Yes, at the very least understand its purpose/application.

[DLee_1L]

I think the relationship is that Schrödinger's equation mathematically maps out the possible area that an electron can be in (an orbital) when it acts as a wave.

[Xavier Herrera 3H]

I suppose we should know that solving Schrodinger's equation would give you a range of positions and momentums for a wave. But due to the uncertainty principle, the equation won't give you an exact answer for both position and momentum. The orbital of an electron would definitely matter to find its position, since orbitals have certain probability regions.

[Andrew Yoon 3L]

I think the concept an how the equation is used is important for us and for the exam.

[Edwin Liang 1I]

I don't think so. Understanding basic principles that support what we have learned is enough I think.

[isha dis3d]

Schrodinger's equation is important because wavefunctions of certain electrons are obtained as solutions to this equation. For example, atomic orbitals would be one.

[Shrinidhy Srinivas 3L]

Dr. Lavelle just talked about it in his lecture! You don't need to know the actual equation, but you just need to understand it conceptually. You also need to understand how Schrodinger's equation links to orbitals. Hope this helps!

[Libby Dillon - 1A]

I believe we only need to understand where Schrodinger's equation comes from and the underlying concepts it represents, not how to actually find values from it. We should know how it connects to Heisenberg's equation and the role it plays in orbitals. I am unsure how we will be tested on the concept though.

[SahajDole_1C]

Schrodinger may be referenced, but I do not think it'll be on the exam too much.

[Kimiya Aframian IB]

So what exactly is the relationship between Schrodinger's Equation, wave functions, and orbitals?

Hi! Please correct me if I am wrong but I am pretty sure that the Schrodinger Equation is explaining how the position of electrons in orbitals is not going to be completely accurate (Heisenberg) and that the electrons act as waves (De Broglie). This is why we use the sin (or cos) function to represent it. Keep in mind that psi is the height of the wave and the position is (x,y,z) because it is in the 3D world so must have a 3D plane.
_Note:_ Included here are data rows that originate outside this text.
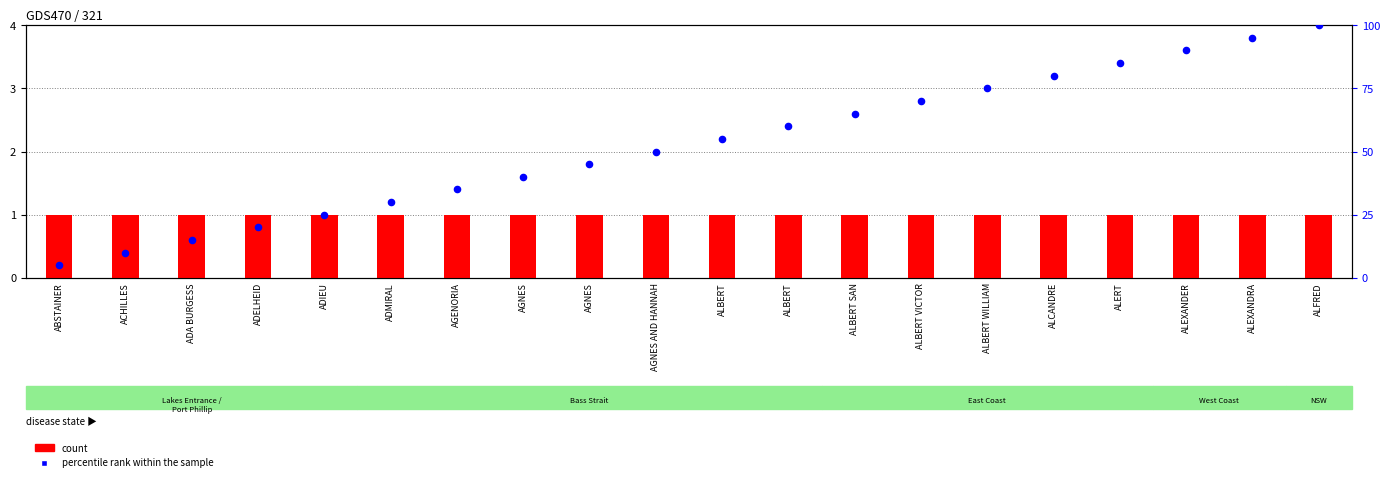

Is the value of percentile rank within the sample at ACHILLES greater than the value of count at ADA BURGESS?

Yes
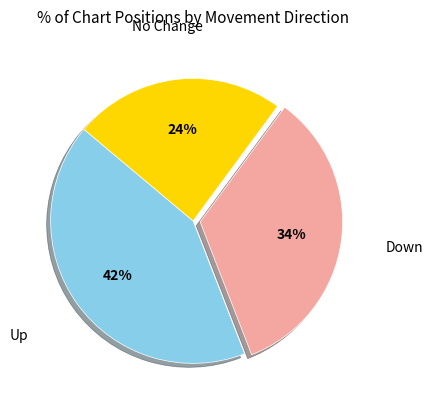

To the nearest percent, what is the difference between the largest and smallest slice percentages?

18%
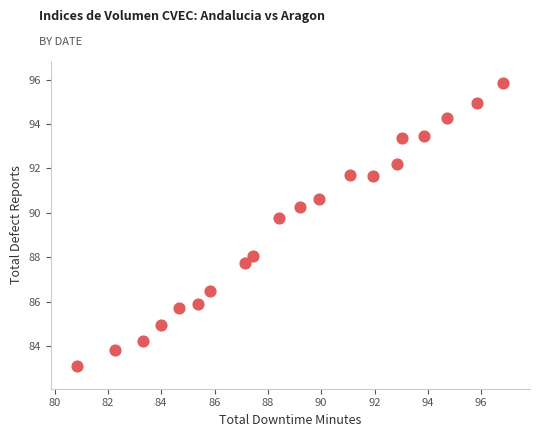

What is the range of Y values (max minus min)?

12.7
Also, Schrodinger's Equation in terms of describing psi^2 connects back to the Heisenberg equation because it is the probability of finding an electron (this is a squared value, meaning it is always positive which makes sense because we know that probabilities cannot be negative). Also, the wavelike properties that DeBroglie discovered are apparent in Schrodinger's Equation because Hx(psi)=Ex(psi), showing that there is a direct relationship between energy and the Hamiltonian (double derivative).
Hope this helps!

[Keerthana Sundar 1K]

"Also, the wavelike properties that DeBroglie discovered are apparent in Schrodinger's Equation because Hx(psi)=Ex(psi), showing that there is a direct relationship between energy and the Hamiltonian (double derivative)."
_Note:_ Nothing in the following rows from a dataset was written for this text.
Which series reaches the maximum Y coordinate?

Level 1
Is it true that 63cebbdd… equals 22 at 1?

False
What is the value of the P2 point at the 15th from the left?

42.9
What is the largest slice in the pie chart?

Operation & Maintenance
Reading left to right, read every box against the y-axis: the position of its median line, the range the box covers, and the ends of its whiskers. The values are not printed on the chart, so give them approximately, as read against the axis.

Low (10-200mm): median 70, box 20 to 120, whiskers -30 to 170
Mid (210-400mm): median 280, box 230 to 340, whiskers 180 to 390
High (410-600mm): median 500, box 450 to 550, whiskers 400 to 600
I think I'm still kind of confused about the relationship between energy and the Hamiltonian? What does the Hamiltonian represent for an electron, and how does this relate to the energy of the electron? It would be great if you could explain this concept to me further, thanks!

[Madison Muggeo 3H]

I went to a UA session today, and he said he thinks we do not need to know much for this midterm, and just discussed the s and p orbitals and how there are certain areas of a higher probability of finding electrons within them.

[Ximeng Guo 2K]

Thank you for the explanations!